What was it like to move across the world with two young children?
Are there insights about French parenting and family life that Steve continues to apply?
How did Steve choose the specific village he wanted to live in?
How do vulnerability and curiosity help with cultural immersion?
Key Takeaways
Steve says that we’re often sold the idea that our lives are boring and that we need relief from our lives. He believes in leading a life that doesn't require evacuation. That your life itself, if you are careful about it and a little bit intentional about it, can be the thing that you want to dive into every day.
Steve mentions Thanksgiving as one of the very few occasions where he and his family commit to slowing down and making conversation around the table, and a great meal. There was something about the French willingness to let conversation be the point and a way of passing time that was really refreshing.

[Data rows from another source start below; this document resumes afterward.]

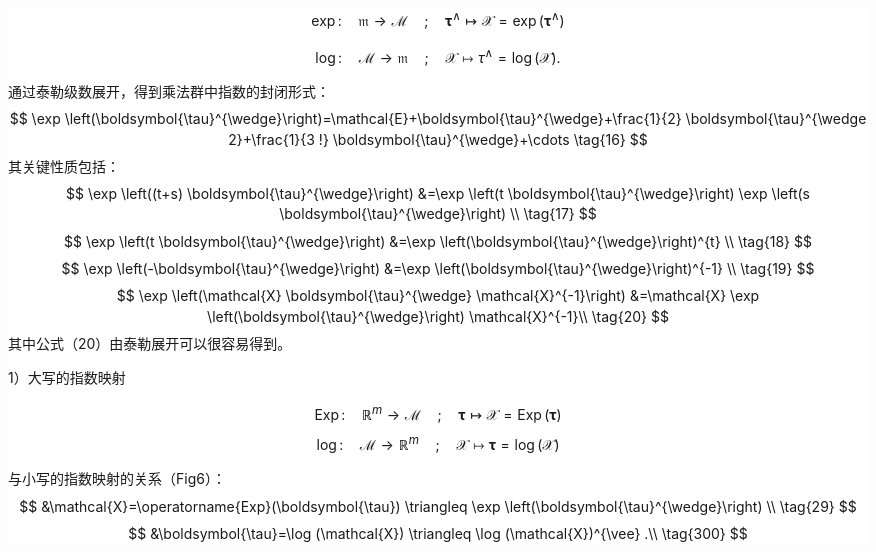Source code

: $$
\exp : \quad \mathfrak{m} \rightarrow \mathcal{M} \quad ; \quad \boldsymbol{\tau}^{\wedge} \mapsto \mathcal{X}=\exp \left(\boldsymbol{\tau}^{\wedge}\right) \tag{14}
$$

$$
\log : \quad \mathcal{M} \rightarrow \mathfrak{m} \quad ; \quad \mathcal{X} \mapsto \tau^{\wedge}=\log (\mathcal{X}) . \tag{15}
$$

通过泰勒级数展开，得到乘法群中指数的封闭形式：
$$
\exp \left(\boldsymbol{\tau}^{\wedge}\right)=\mathcal{E}+\boldsymbol{\tau}^{\wedge}+\frac{1}{2} \boldsymbol{\tau}^{\wedge 2}+\frac{1}{3 !} \boldsymbol{\tau}^{\wedge}+\cdots \tag{16}
$$
其关键性质包括：
$$
\exp \left((t+s) \boldsymbol{\tau}^{\wedge}\right) &=\exp \left(t \boldsymbol{\tau}^{\wedge}\right) \exp \left(s \boldsymbol{\tau}^{\wedge}\right) \\ \tag{17}
$$
$$
\exp \left(t \boldsymbol{\tau}^{\wedge}\right) &=\exp \left(\boldsymbol{\tau}^{\wedge}\right)^{t} \\ \tag{18}
$$
$$
\exp \left(-\boldsymbol{\tau}^{\wedge}\right) &=\exp \left(\boldsymbol{\tau}^{\wedge}\right)^{-1} \\ \tag{19}
$$
$$
\exp \left(\mathcal{X} \boldsymbol{\tau}^{\wedge} \mathcal{X}^{-1}\right) &=\mathcal{X} \exp \left(\boldsymbol{\tau}^{\wedge}\right) \mathcal{X}^{-1}\\ \tag{20}
$$
其中公式（20）由泰勒展开可以很容易得到。

1）大写的指数映射 

$$
\operatorname{Exp}: \quad \mathbb{R}^{m} \rightarrow \mathcal{M} \quad ; \quad \boldsymbol{\tau} \mapsto \mathcal{X}=\operatorname{Exp}(\boldsymbol{\tau}) \tag{27}
$$
$$
\log : \quad \mathcal{M} \rightarrow \mathbb{R}^{m} \quad ; \quad \mathcal{X} \mapsto \boldsymbol{\tau}=\log (\mathcal{X}) \tag{28}
$$

与小写的指数映射的关系（Fig6）：
$$
&\mathcal{X}=\operatorname{Exp}(\boldsymbol{\tau}) \triangleq \exp \left(\boldsymbol{\tau}^{\wedge}\right) \\ \tag{29}
$$
$$
&\boldsymbol{\tau}=\log (\mathcal{X}) \triangleq \log (\mathcal{X})^{\vee} .\\ \tag{300}
$$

Steve settled in 2012 as a family for an extended fall semester in the Languedoc region, which he refers to as the other southern France, because it is, to some extent, the poor cousin of what most people think of as southern France, primarily Provence and the Côte d'Azur, the Riviera, which was extensively touristed and a lot of money got brought into that region. Peter Mayle, Princess Grace, and F. Scott Fitzgerald made it a wealthy playground. Languedoc is the portion of Mediterranean France to the west of the Rhone. So the Rhone divides the country in two, east of the Rhone is Provence, and the Riviera west of the Rhone is Languedoc and eventually Roussillon. He had the kinds of experiences he had because they weren't in the grips of a tourist haven.
About Steve Hoffman
Steve Hoffman is a Minnesota tax preparer and food writer. His writing has won multiple national awards, including the 2019 James Beard M.F.K. Fisher Distinguished Writing Award. He has been published in Food & Wine, The Washington Post, and The Minneapolis Star Tribune, among other publications. He shares one acre on Turtle Lake, in Shoreview, Minnesota, with his wife, Mary Jo, their elderly and entitled puggle, and roughly 80,000 honeybees.